Work continued for ten years providing employment for the city’s carpenters and stonemasons, and was officially opened on 7th November 1791. It cost £200,000, a huge sum at the time. The building is 375 feet in length and 205 feet in depth, and has four fronts, of which the south (facing the Liffey) is entirely of Portland stone, and the others of granite. The exterior is adorned with sculptures and coats-of-arms by Thomas Banks, Agnostino Carlini and Edward Smyth who carved a series of sculpted keystones symbolising the rivers of Ireland.
The building was destroyed in May 1921 during the Irish Civil when centuries of records were irrevocably lost. The dome, with the statue of Commerce atop, was replaced using Ardbraccan limestone that is darker than the original Portland stone. Sadly, most of Gandon’s original interior that was destroyed was impossible to replace, but the building is still one of the city’s favourites.
It is often said that ‘timing is everything’ and it certainly was the case when George Frideric Handel arrived in Dublin in November 1741. For he was carrying with him the work that was premiered five months later, and which forever ties the German composer and the city together.
The Duke of Devonshire, then Lord Lieutenant of Ireland, invited Handel, who was at the height of his power and popularity, to play a series of concerts. Matthew Dubourg, the Irish violinist and concertmaster, arranged and selected the musicians. Handel’s concerts between December 1741 and February 1742 were a great success, and he decided to perform a free concert (no fee charged) to raise money for three charities when he would perform Messiah. Handel’s collaborator and librettist Charles Jennens had written the oratorio in the July 1741. The composer completed the music, all 259 pages, in just 24 days between August and September. And, luckily for Dublin, did not perform it.
Dubourg arranged for singers from both Christ Church Cathedral and St Patrick’s Cathedral to take part and sing what would become the famous work, Hallelujah.
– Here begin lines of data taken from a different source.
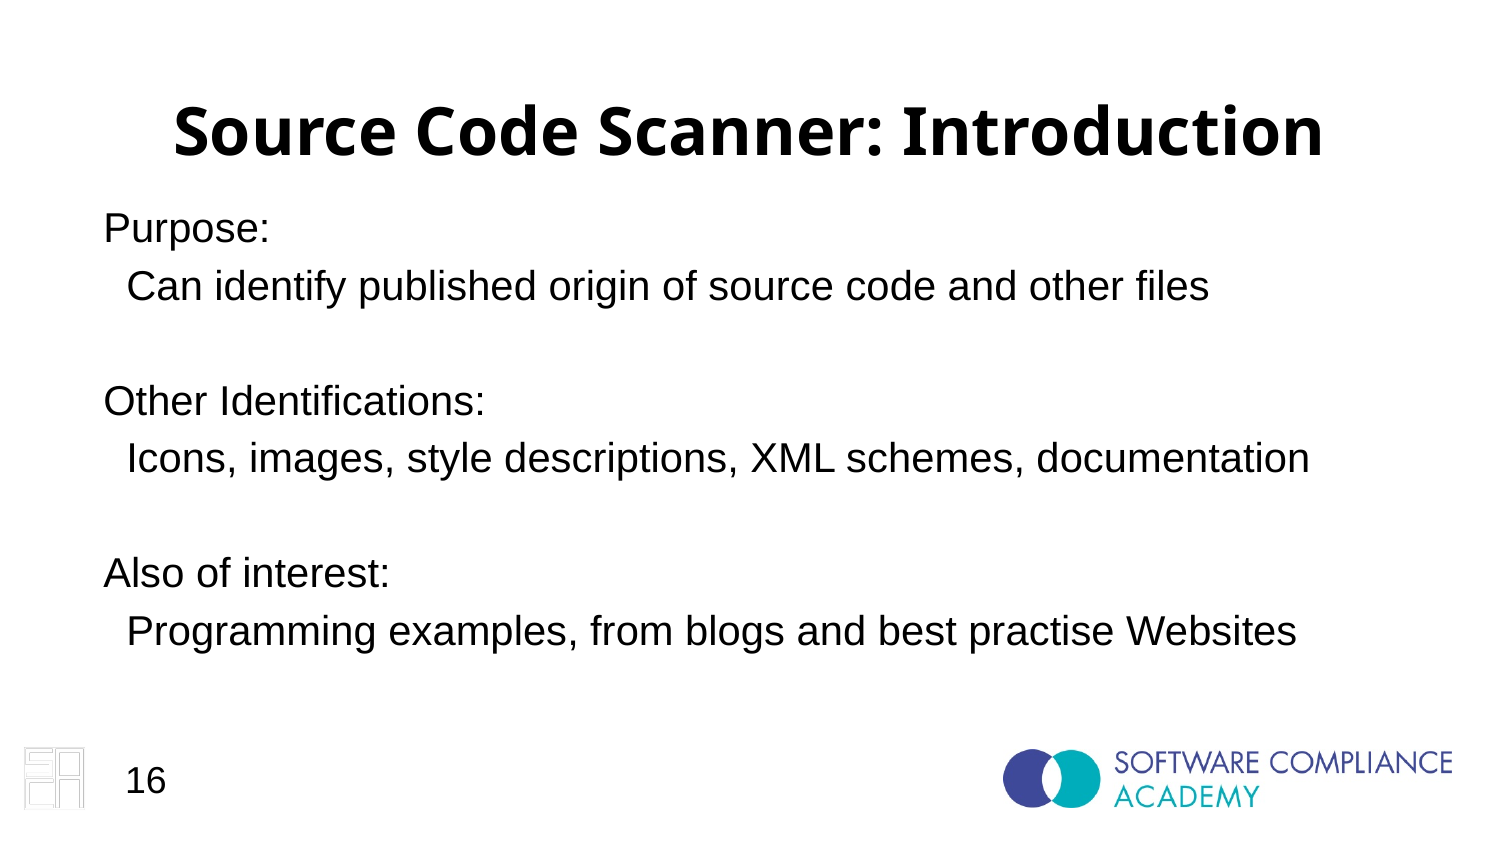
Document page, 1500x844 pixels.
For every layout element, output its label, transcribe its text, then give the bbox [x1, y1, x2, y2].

picture [1003, 749, 1452, 808]
text_box Source Code Scanner: Introduction [74, 39, 1425, 169]
picture [23, 746, 86, 811]
text_box Purpose: Can identify published origin of source code and other files Other Identifications: Icons, images, style descriptions, XML schemes, documentation Also of interest: Programming examples, from blogs and best practise Websites [88, 186, 1447, 724]
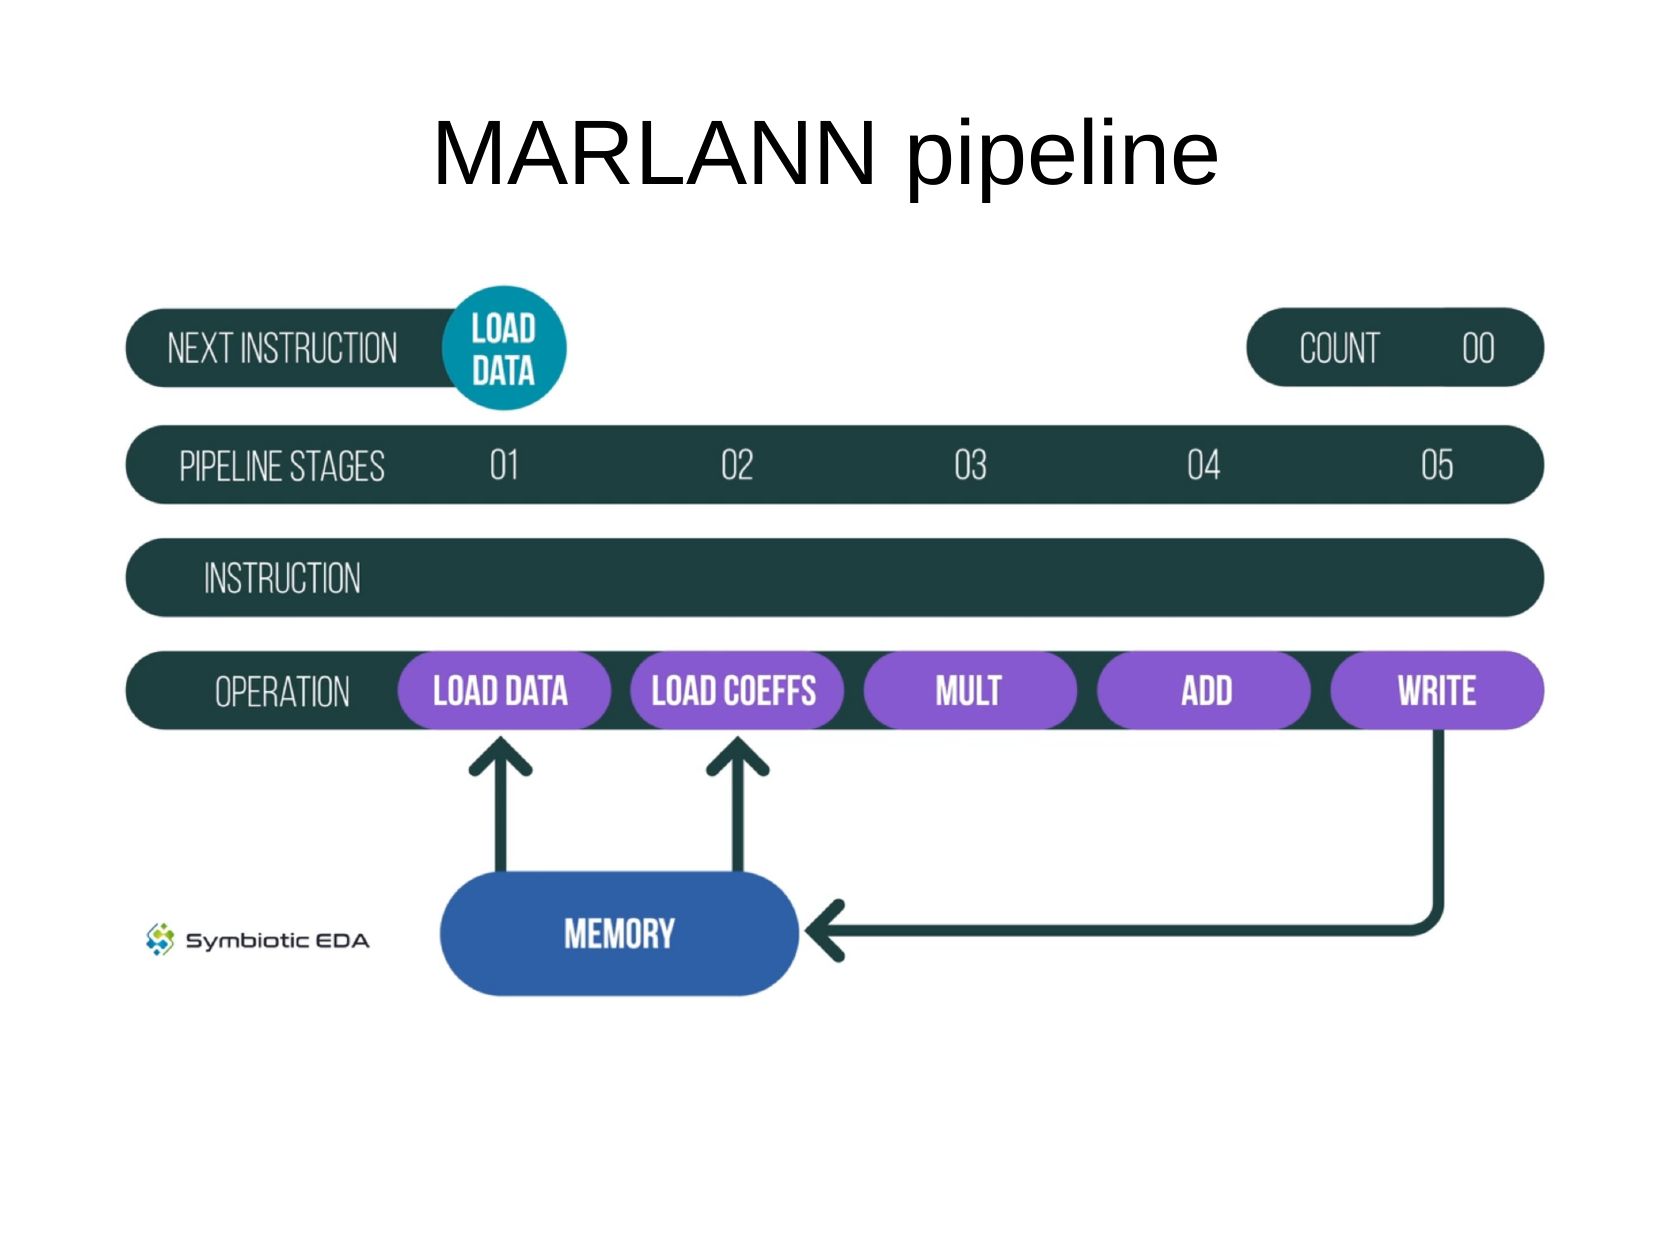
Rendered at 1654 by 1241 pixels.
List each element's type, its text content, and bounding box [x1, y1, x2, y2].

Jonathan Swift, Dean of St Patrick’s, did not approve of their participation on the grounds that he disliked Messiah and preferred ‘A Sacred Oratorio’. He relented and, as they say ‘the rest is history’.
While in Dublin, Handel stayed in Lower Abbey Street and rehearsed much of the oratorio in St Michan’s Church. (The organ that he used is still in use.) After the success of his earlier concerts there was a great demand for tickets, and over 700 patrons showed up at Neal’s Musick Hall, Fishamble Street on 13th April 1742. (Sadly, like so much ‘development’ carried out in the city over the centuries, the hall was badly treated and only the front arch of the original building remains.) Due to the expected crowding men were asked to ‘leave their swords at home, and women to refrain from wearing hoop skirts.’ It was a lively affair and in the words of one enthusiastic critic: ‘The sublime, the grand and the tender, adapted to the most elevated and moving words, conspired to transport and charm the ravished heart and ear.’ Handel was at the ‘top of his game’.
Handel led the performance and played the harpsichord, while Dubourg played violin and conducted the orchestra.And history was made. The oratorio was an immediate success, and Handel performed it again in July (for his own financial benefit) before returning to London. But what a leaving present he gave us. Hallelujah!